The Value of Investing in Canadian Downtowns is a ‘living’ project and the first of its kind examining 17 downtowns across Canada to assess changes in attitudes, perceptions, functionality and performance over time. This project is envisaged to act as a resource for city builders, compiling evidence-based research that illustrates the importance of investing in downtowns. It provides an extensive portrait of the contributions being made by downtown areas across Canada, highlighting innovative approaches to revitalization and efforts being applied across the nation.
Join the Narrative
For decades urban place management professionals have been waking up each day, determined to improve their cities, make urban neighborhoods more livable, strategically fill vacant buildings, activate public spaces, and much more. They have had great success, but, too often their work goes unnoticed by the general public. IDA’s Urban Place Management Narrative Toolkit provides a framework for communicating IDA members’ commitment to shaping dynamic city centers all around the world. It includes key messages and facts about the downtown management industry.

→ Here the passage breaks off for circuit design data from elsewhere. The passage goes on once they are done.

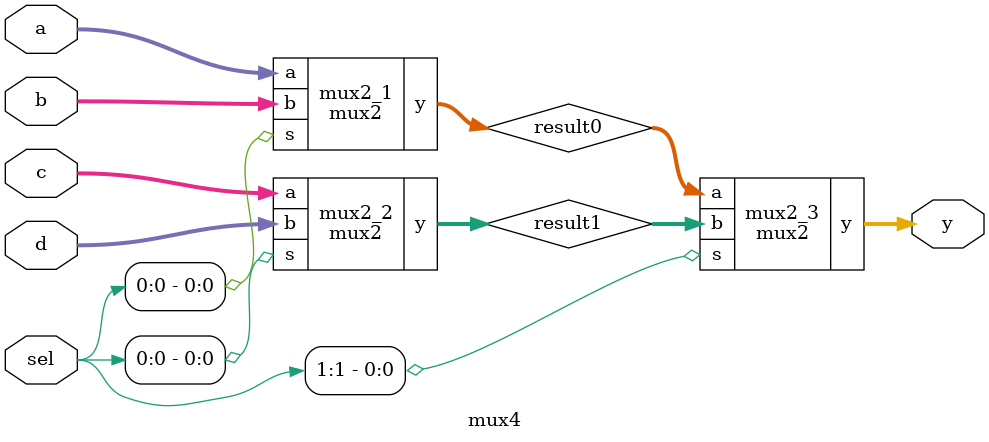
<source format=v>
`timescale 1ns / 1ps 

module mux2 #( parameter WIDTH = 32 )    //数据宽度
       ( output [ WIDTH - 1: 0 ] y,    //输出数据
         input [ WIDTH - 1: 0 ] a, b,    //两路输入数据
         input s //数据选择控制
       );
assign y = s ? b : a;
endmodule


module mux4 #( parameter WIDTH = 32 )    //数据宽度
  ( output [ WIDTH - 1: 0 ] y,    //输出数据
    input [ WIDTH - 1: 0 ] a, b, c, d ,//两路输入数据
    input [ 1: 0 ] sel //数据选择控制
  );
wire [ WIDTH - 1: 0 ] result0, result1;
mux2 mux2_1( .y( result0 ), .a( a ), .b( b ), .s( sel[ 0 ] ) );
mux2 mux2_2( .y( result1 ), .a( c ), .b( d ), .s( sel[ 0 ] ) );
mux2 mux2_3( .y( y ), .a( result0 ), .b( result1 ), .s( sel[ 1 ] ) );
endmodule

</source>
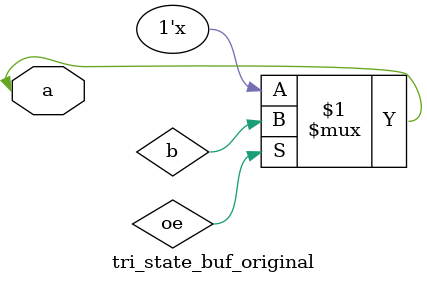
<source format=v>

module tri_state_buf_original (a);

inout a;

wire b;
wire oe;

assign a= (oe ? b : 1'bZ);

endmodule

</source>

What is the Size of the Industry?
The industry consists of 4,000+ place management organizations globally with 2,500 in North America employing 100,000 people and paying $3 billion in wages. On average, each organization provides $1.2 million in services in their districts to help businesses thrive and to make the district a great place for workers, residents and visitors.
The top 20 cities in the U.S. and Canada benefit from a combined investment of $500 million dollars in public space improvements financed by private sector assessments alone. The top 15 cities in the U.S. receive direct private investment of $400 million a year through BID assessments alone. The top five cities in Canada receive direct private investment of $73 million a year through BIAs (Business Improvement Areas).
How are Place Management Organizations Funded?
Downtown management organizations are typically nonprofits that are primarily funded by a special assessment on the private properties within their district. For example, many highly visible public spaces, like Times Square or Denver’s 16th Street Mall, are managed by our members. Our member organizations are responsible for marketing the district, hosting events to attract customers for retailers, organizing events like Restaurant Week, and even helping to fill vacant storefronts.
The last 50 years of public-private partnerships managing and improving public space has proved successful. More recently we are seeing an increasing number of new Business Improvement Districts formed. While North America has employed property-based assessments for more than 45 years, countries across the globe are increasingly employing this technique to regenerate the urban experience.